SANGRE Y VINO

"Me gustan los toros" por Pablo Dallorso

Atasco monumental alrededor de “La Glorieta” (la plaza de toros de Salamanca), despliegue policial, trajes, puros, lentejuelas, botas de vino y bocadillos… Nos reunimos los salmantinos emocionados, y los no tan salmantinos, pero también emocionados, la tarde del 13 de septiembre para el muy alabado, y también muy denostado, ritual de ver morir al toro con dignidad.
El público se sienta en las gradas, en el palco, en los balcones, en una cuidadosa distribución que nos recuerda que no pertenecemos a la misma clase, que el universo social está ineludiblemente estratificado también acá. Pero, eso sí, a todos nos recorre un ligero temblor, cercano al miedo y a la expectación; cercano a la sangre, al vino y la sospecha de la finitud de la existencia.
El reloj de la plaza marca las seis en punto de la tarde, el presidente hace acto de presencia y la fiesta comienza.

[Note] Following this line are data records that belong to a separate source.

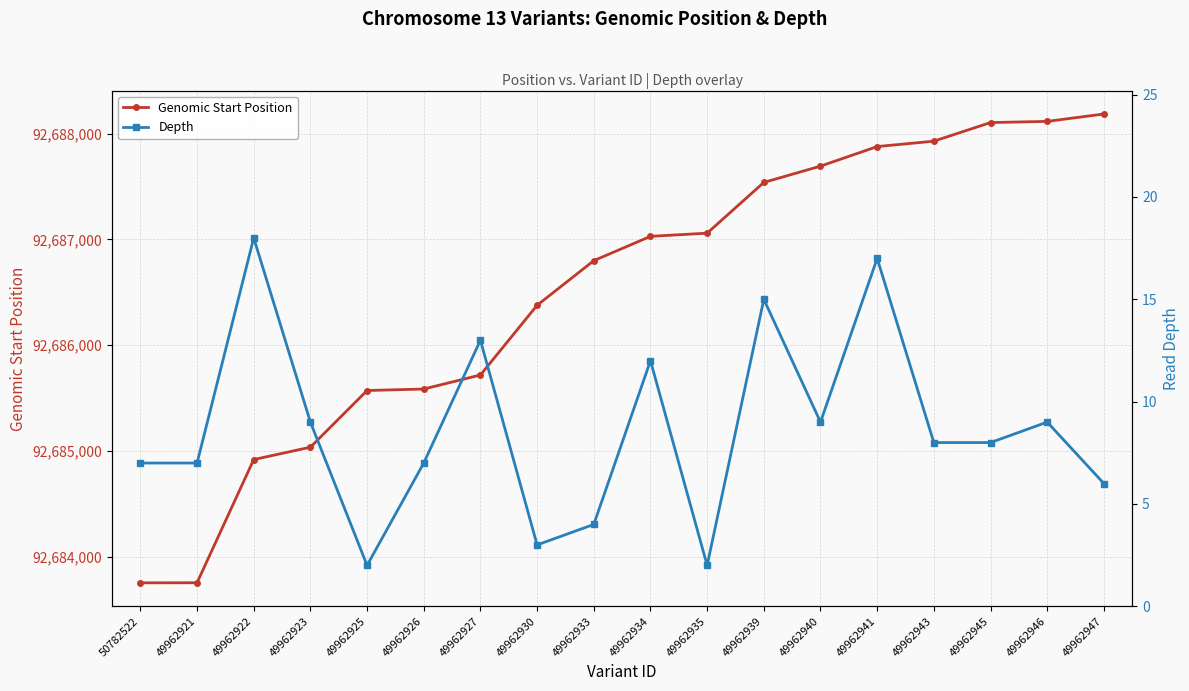

What is the difference between the Genomic Start Position values at 49962941 and 49962935?

819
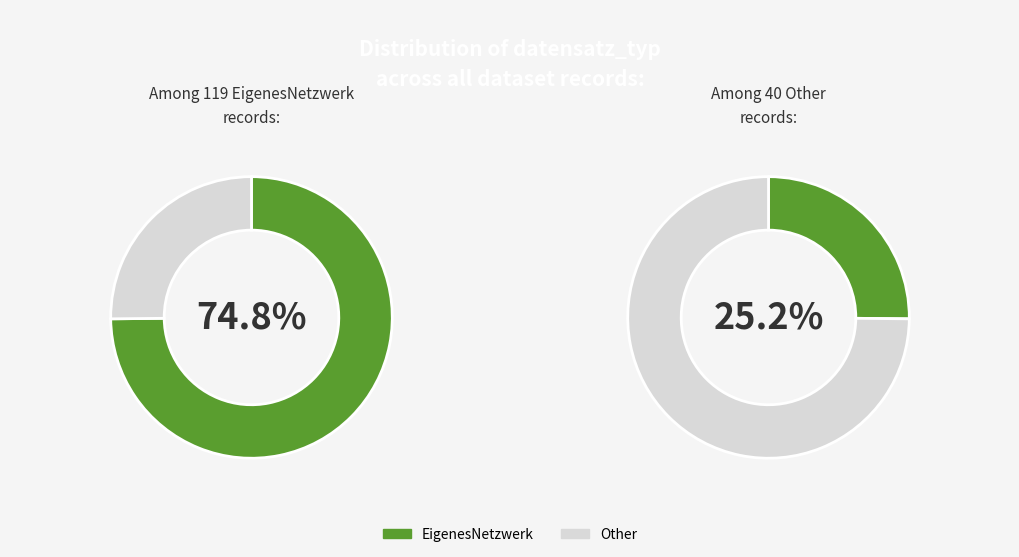

Which slice is the largest?

EigenesNetzwerk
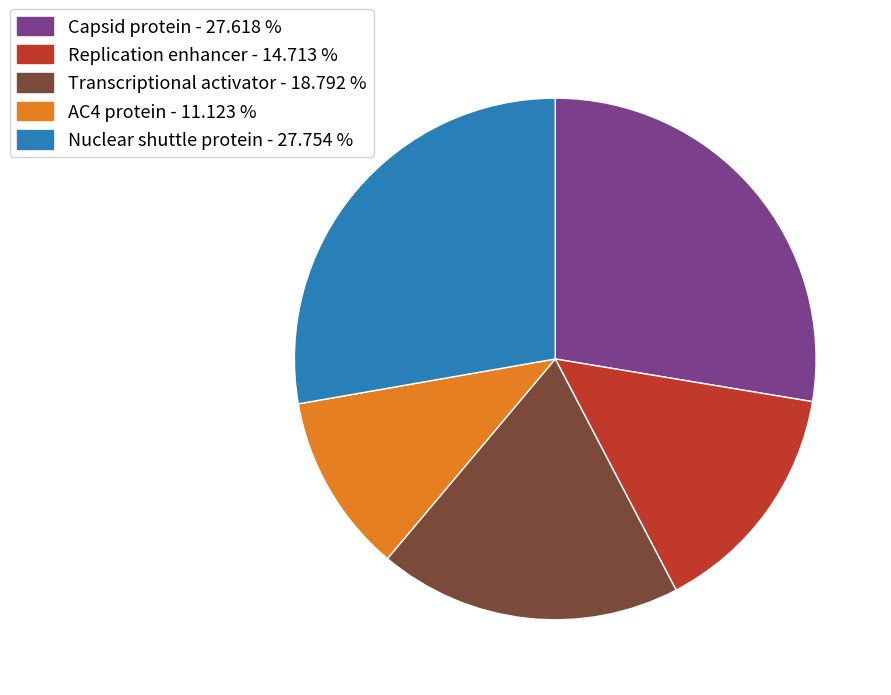

Do AC4 protein and Transcriptional activator together represent more than half of the pie?

No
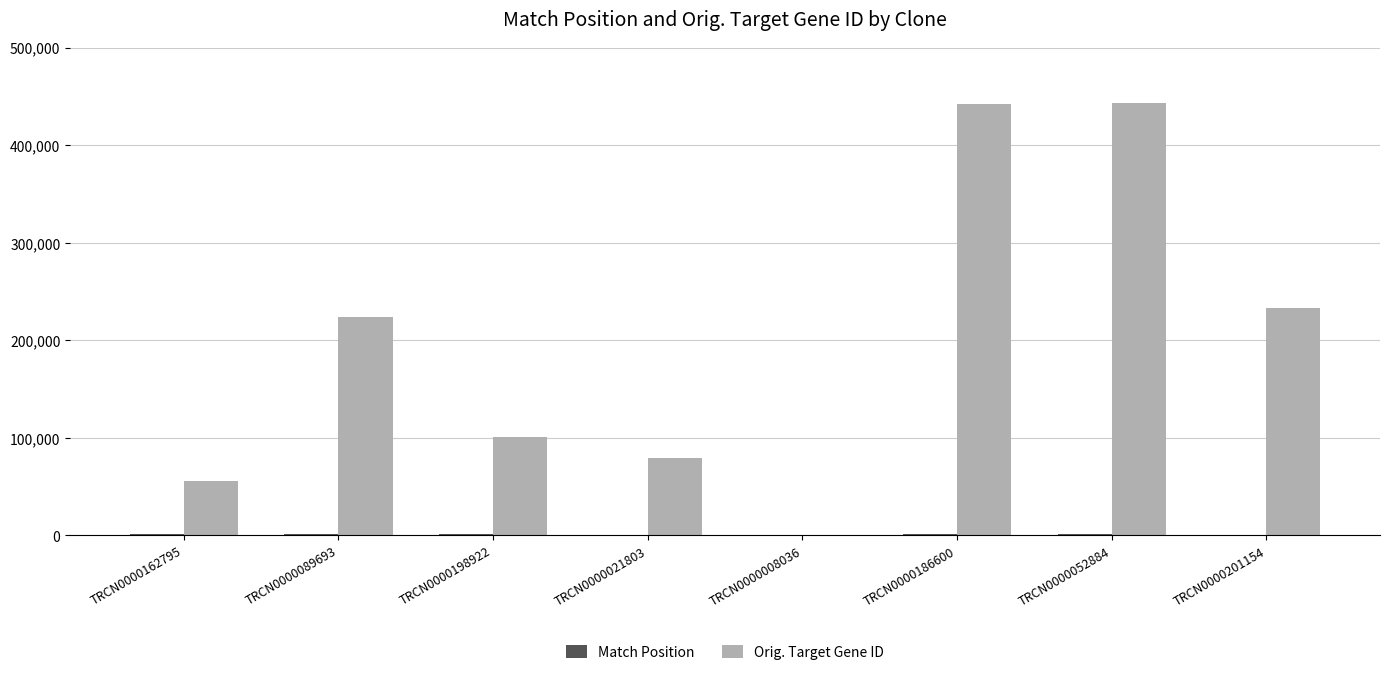

Is it true that Orig. Target Gene ID equals 98816 at TRCN0000186600?

False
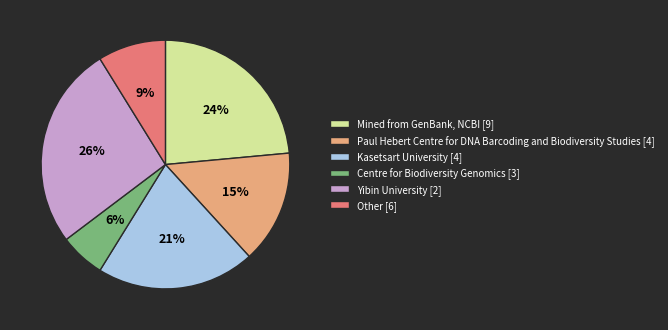

Is Centre for Biodiversity Genomics [3] the majority of the pie?

No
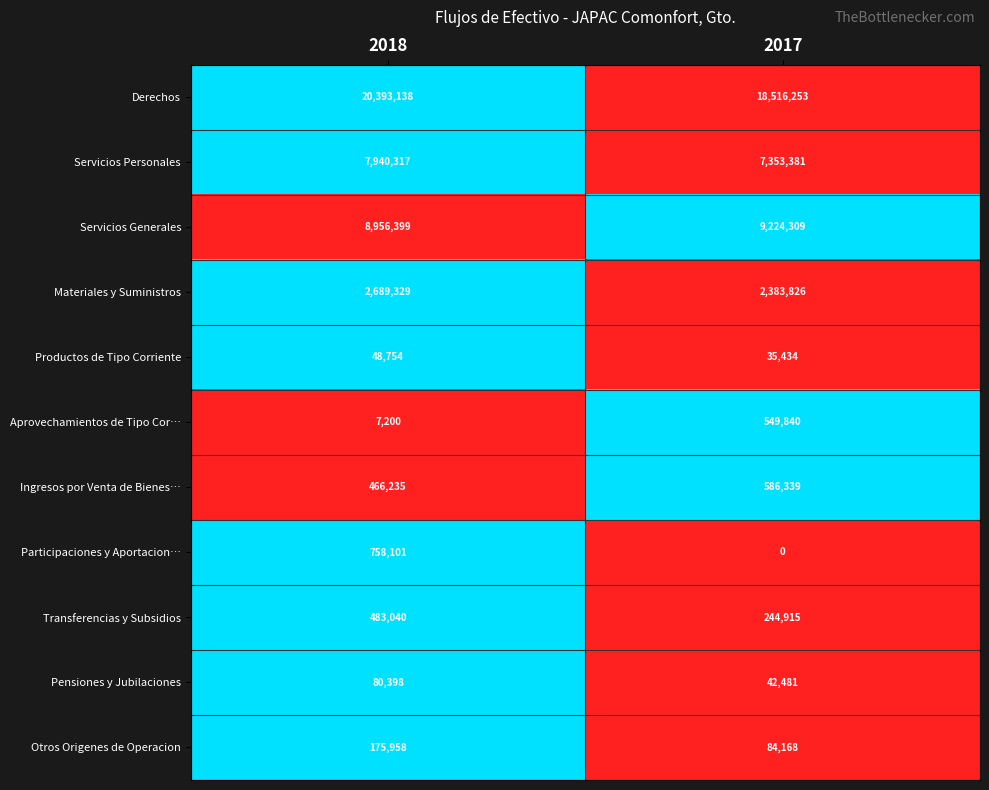

Reading left to right, extract all data points from this chart.

Derechos: 20393138	18516253
Servicios Personales: 7940317	7353381
Servicios Generales: 8956399	9224309
Materiales y Suministros: 2689329	2383826
Productos de Tipo Corriente: 48754	35434
Aprovechamientos de Tipo Cor…: 7200	549840
Ingresos por Venta de Bienes…: 466235	586339
Participaciones y Aportacion…: 758101	0
Transferencias y Subsidios: 483040	244915
Pensiones y Jubilaciones: 80398	42481
Otros Origenes de Operacion: 175958	84168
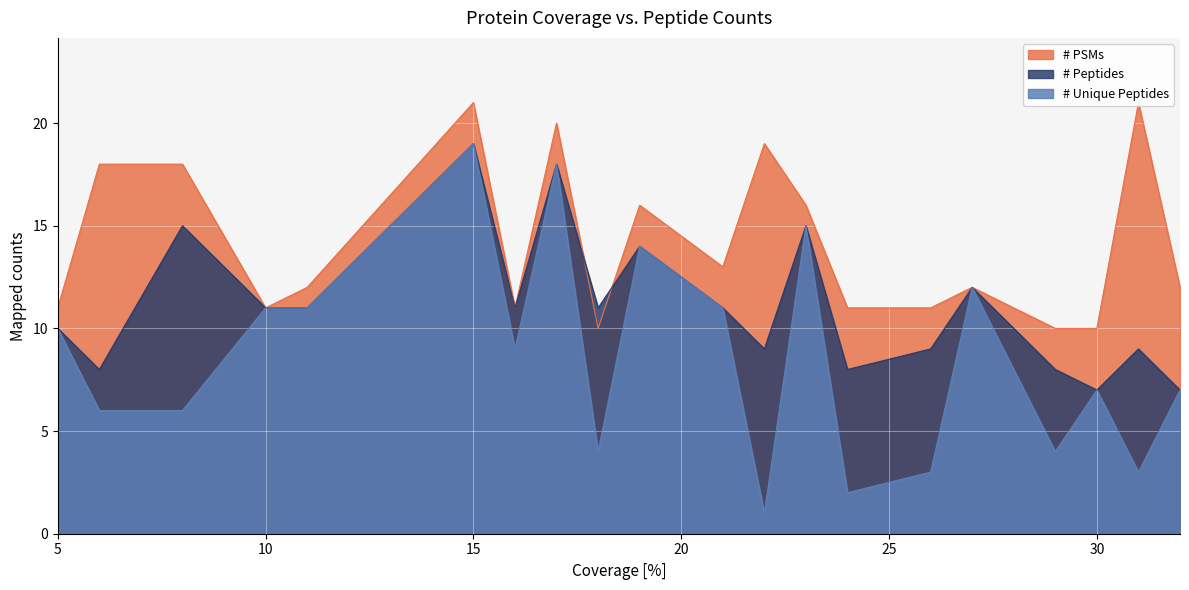

What are all the series names shown in the legend?

# PSMs, # Peptides, # Unique Peptides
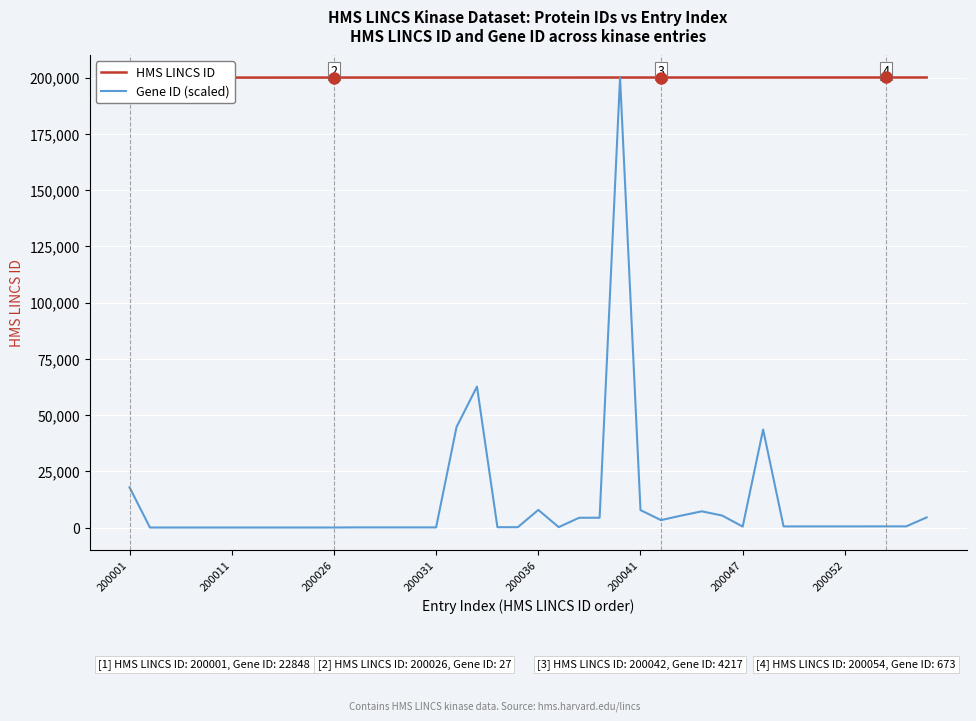

How many times do Gene ID (scaled) and HMS LINCS ID cross each other?

2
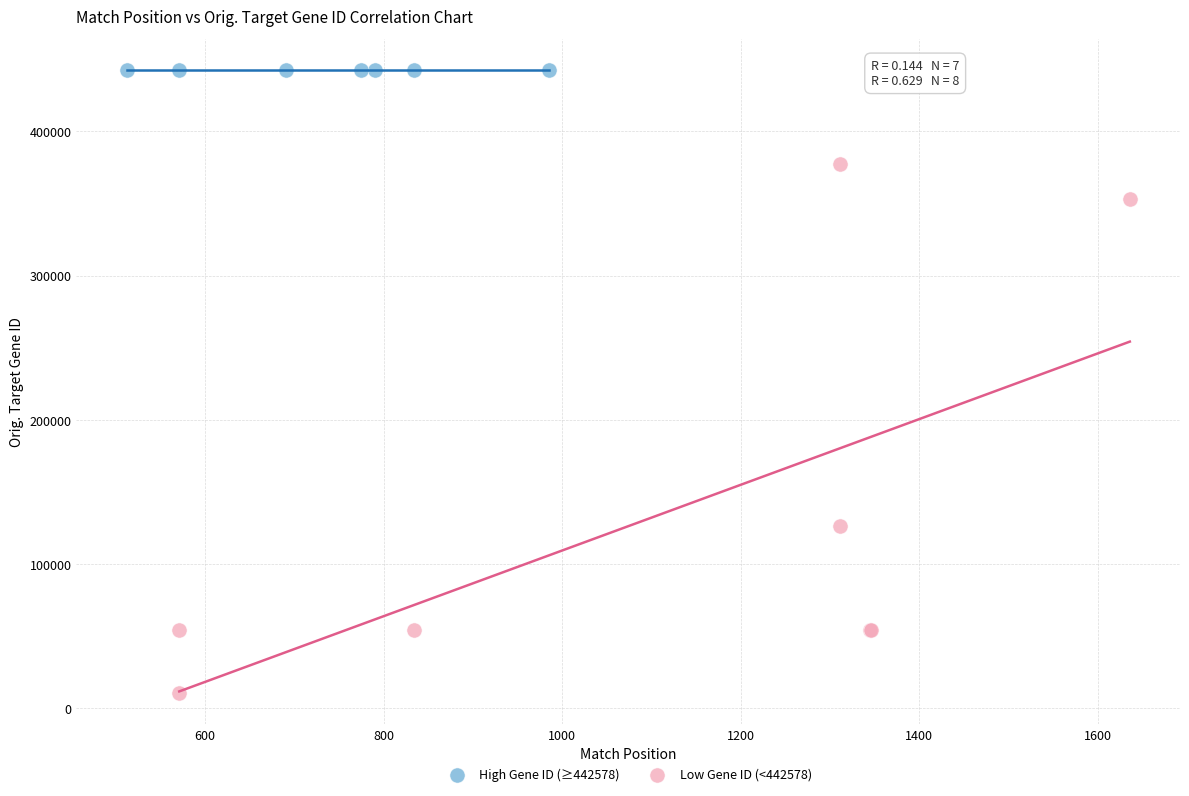

Which series contains the highest Y value?

High Gene ID (≥442578)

Cada torero y su cuadrilla se muestran en el centro del ruedo. También en el ruedo hay clases, nadie es igual a nadie: galas para toda la cuadrilla; oro, sólo para los matadores; para el toro, habrá la señal de su terruño y la marca de su origen.
El público aplaude, pero también presiente ese temblor que recorre a los que pisan la arena. Sabemos que sólo los valientes mirarán al toro a los ojos y leerán en ellos que la huída es una opción imposible; pero también los valientes saben que se enfrentarán a la ovación o la degradación de un público más inconmovible, muchas veces, que el toro.
La arena, cuidadosamente barrida, está cargada de posibilidades simbólicas. Es circular como el cielo, está más allá del tiempo y del espacio. El torero es el héroe en el camino de las prueba y el toro, la materia ctónica.
A los que nos sentamos en la plaza un sentimiento atávico nos embarga. Por obra y gracia de la repetición de un ritual ya antiguo, retornaremos a un tiempo sacro y seremos testigos de la lucha entre la materia celeste y la terrena. El torero es nuestro particular héroe y Baco, nuestro único dios presente.
La razón no nos asiste, somos uno con nuestros ancestros en el origen, queremos ver al héroe demostrar la fuerza y la astucia del hombre, sólo uno excepcional puede desprofanar nuestro tiempo.
Cuando la fiesta acabe y el jugo fermentado de la vid no nos socorra, retornaremos a la ordinaria cotidianidad de donde venimos.